> **RECORD SET**
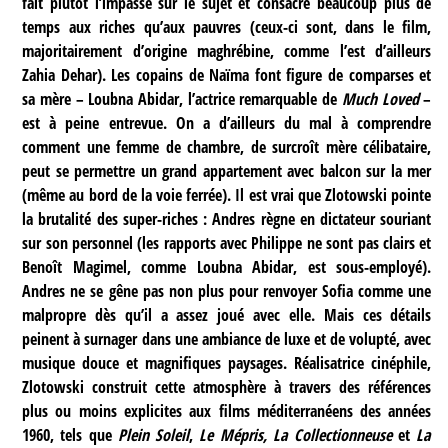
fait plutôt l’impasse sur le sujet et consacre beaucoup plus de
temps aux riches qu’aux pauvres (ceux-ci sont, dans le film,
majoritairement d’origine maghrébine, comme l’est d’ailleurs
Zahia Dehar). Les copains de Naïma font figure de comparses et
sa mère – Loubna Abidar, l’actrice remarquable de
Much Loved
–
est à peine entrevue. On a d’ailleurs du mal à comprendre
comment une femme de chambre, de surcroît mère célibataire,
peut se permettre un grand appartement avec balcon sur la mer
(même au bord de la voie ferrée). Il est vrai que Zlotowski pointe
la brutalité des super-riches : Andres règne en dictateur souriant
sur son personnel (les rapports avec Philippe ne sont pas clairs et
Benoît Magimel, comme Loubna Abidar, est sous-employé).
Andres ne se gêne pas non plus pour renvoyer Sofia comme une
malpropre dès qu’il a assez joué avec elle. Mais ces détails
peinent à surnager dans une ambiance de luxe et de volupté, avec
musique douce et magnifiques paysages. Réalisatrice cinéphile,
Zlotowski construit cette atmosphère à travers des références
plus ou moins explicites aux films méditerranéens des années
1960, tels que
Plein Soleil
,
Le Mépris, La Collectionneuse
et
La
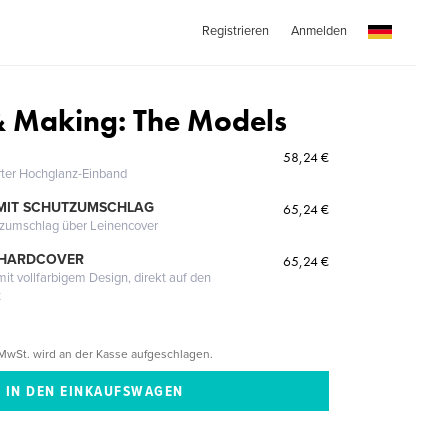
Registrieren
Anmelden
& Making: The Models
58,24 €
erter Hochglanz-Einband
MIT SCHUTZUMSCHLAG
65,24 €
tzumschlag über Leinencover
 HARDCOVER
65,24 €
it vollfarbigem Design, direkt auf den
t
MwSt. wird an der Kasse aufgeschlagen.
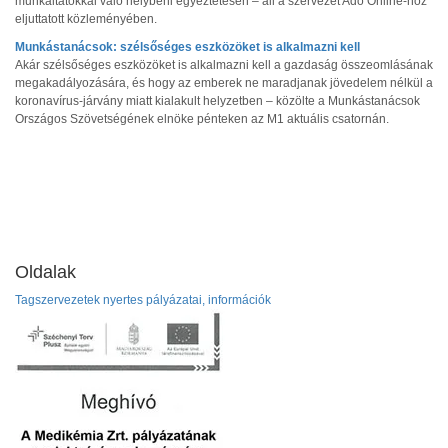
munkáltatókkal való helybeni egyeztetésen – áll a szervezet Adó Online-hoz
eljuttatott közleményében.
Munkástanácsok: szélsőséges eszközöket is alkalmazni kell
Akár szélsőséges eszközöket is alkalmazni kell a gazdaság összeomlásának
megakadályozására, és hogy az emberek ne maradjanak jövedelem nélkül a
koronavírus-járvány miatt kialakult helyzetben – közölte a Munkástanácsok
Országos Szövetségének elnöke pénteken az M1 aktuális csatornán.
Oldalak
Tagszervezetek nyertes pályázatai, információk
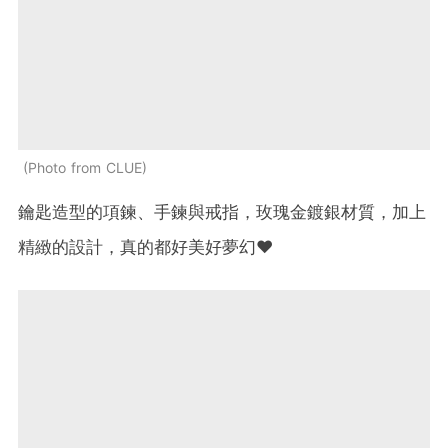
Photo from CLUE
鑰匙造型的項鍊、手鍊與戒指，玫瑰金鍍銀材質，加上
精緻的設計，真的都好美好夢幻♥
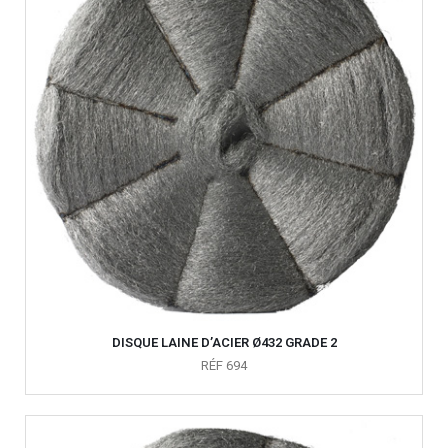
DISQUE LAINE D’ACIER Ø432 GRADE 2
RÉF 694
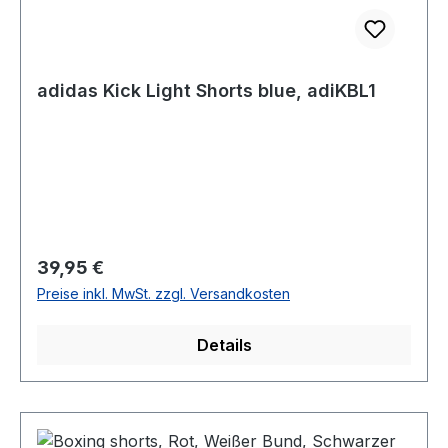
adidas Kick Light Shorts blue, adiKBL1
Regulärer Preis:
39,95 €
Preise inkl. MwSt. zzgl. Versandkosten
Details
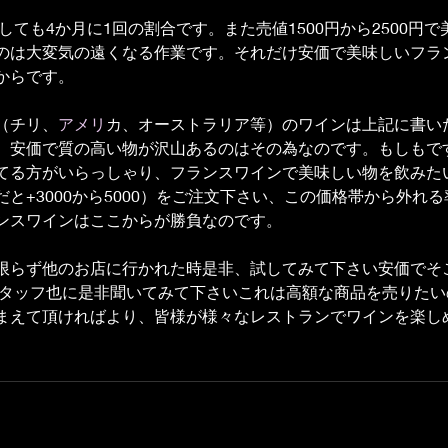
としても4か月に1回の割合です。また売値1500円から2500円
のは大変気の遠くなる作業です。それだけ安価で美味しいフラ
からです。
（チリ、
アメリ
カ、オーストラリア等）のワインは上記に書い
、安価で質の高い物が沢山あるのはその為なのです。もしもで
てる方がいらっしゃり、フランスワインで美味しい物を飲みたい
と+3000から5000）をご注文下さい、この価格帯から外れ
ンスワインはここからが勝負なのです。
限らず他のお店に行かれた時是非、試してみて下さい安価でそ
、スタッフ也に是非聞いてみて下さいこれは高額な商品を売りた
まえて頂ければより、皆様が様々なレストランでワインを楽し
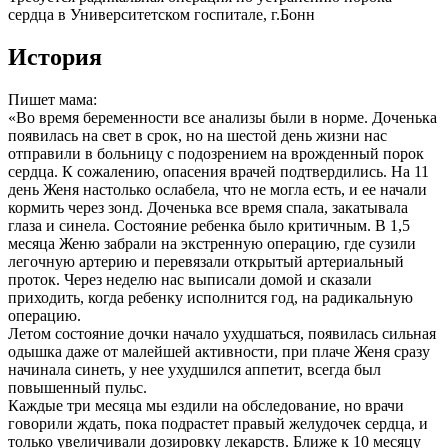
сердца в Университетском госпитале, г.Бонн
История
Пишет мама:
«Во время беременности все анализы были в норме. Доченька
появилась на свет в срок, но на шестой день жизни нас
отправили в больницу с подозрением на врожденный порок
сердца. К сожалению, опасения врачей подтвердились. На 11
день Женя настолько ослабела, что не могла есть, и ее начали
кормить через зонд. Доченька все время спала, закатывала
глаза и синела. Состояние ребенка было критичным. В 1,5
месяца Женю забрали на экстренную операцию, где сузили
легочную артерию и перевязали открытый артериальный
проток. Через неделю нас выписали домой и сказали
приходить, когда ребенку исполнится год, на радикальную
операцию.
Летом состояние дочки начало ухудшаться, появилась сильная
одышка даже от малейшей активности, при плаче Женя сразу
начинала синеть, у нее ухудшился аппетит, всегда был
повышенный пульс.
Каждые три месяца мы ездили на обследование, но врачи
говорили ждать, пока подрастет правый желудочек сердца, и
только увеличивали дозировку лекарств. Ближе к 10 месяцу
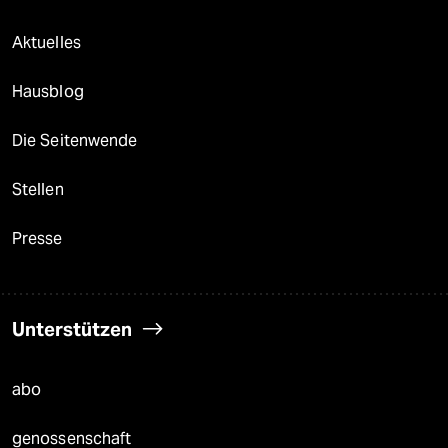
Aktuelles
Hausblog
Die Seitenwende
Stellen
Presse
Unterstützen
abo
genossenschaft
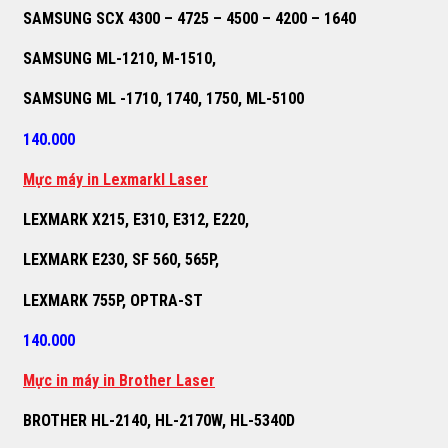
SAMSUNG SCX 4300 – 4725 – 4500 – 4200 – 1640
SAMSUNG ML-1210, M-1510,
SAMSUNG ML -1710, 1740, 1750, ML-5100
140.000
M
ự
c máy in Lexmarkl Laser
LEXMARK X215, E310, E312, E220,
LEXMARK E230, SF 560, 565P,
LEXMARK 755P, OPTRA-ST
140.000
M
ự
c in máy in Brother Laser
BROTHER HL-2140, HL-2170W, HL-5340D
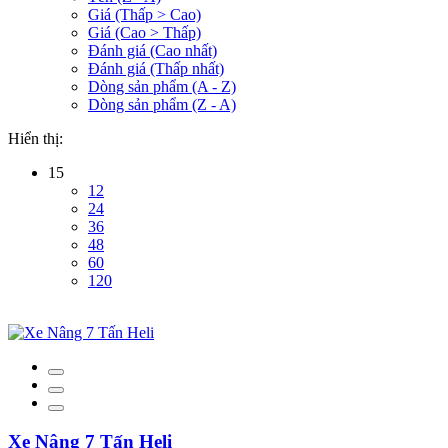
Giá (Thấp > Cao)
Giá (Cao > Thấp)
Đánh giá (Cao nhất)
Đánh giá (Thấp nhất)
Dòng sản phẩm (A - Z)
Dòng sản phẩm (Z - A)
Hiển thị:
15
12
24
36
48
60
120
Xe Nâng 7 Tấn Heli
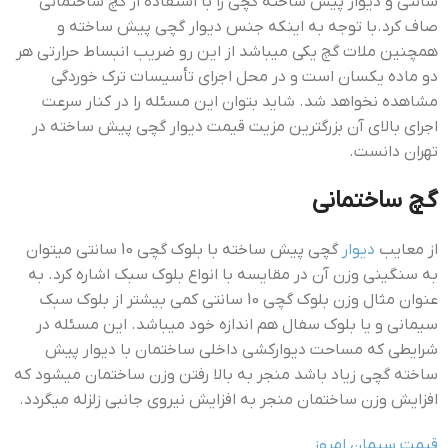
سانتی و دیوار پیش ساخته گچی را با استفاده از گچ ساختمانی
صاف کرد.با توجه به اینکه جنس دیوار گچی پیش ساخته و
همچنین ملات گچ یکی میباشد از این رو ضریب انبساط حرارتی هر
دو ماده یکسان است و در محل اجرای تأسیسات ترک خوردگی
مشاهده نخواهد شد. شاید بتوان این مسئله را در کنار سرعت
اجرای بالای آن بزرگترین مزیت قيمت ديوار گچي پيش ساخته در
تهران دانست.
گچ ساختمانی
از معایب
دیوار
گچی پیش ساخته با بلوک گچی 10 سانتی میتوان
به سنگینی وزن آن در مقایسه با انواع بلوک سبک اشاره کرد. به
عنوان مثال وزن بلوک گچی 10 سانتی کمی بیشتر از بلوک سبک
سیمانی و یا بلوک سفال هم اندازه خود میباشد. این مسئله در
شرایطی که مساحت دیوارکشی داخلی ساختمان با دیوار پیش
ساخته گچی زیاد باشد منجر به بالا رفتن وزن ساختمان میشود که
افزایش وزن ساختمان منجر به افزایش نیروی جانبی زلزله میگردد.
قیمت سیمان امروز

> **INSTRUCTIONS TO FOLLOW**
A verbatim reproduction is expected: starting at the line above that has "てる方がいらっしゃり、フランスワインで美味しい物を飲みたい", ending at the line that has "в норме. Доченька", both included, and with no pictures and no other lines.

> **ANSWER**
てる方がいらっしゃり、フランスワインで美味しい物を飲みたい
と+3000から5000）をご注文下さい、この価格帯から外れ
ンスワインはここからが勝負なのです。
限らず他のお店に行かれた時是非、試してみて下さい安価でそ
、スタッフ也に是非聞いてみて下さいこれは高額な商品を売りた
まえて頂ければより、皆様が様々なレストランでワインを楽し
сердца в Университетском госпитале, г.Бонн
История
Пишет мама:
«Во время беременности все анализы были в норме. Доченька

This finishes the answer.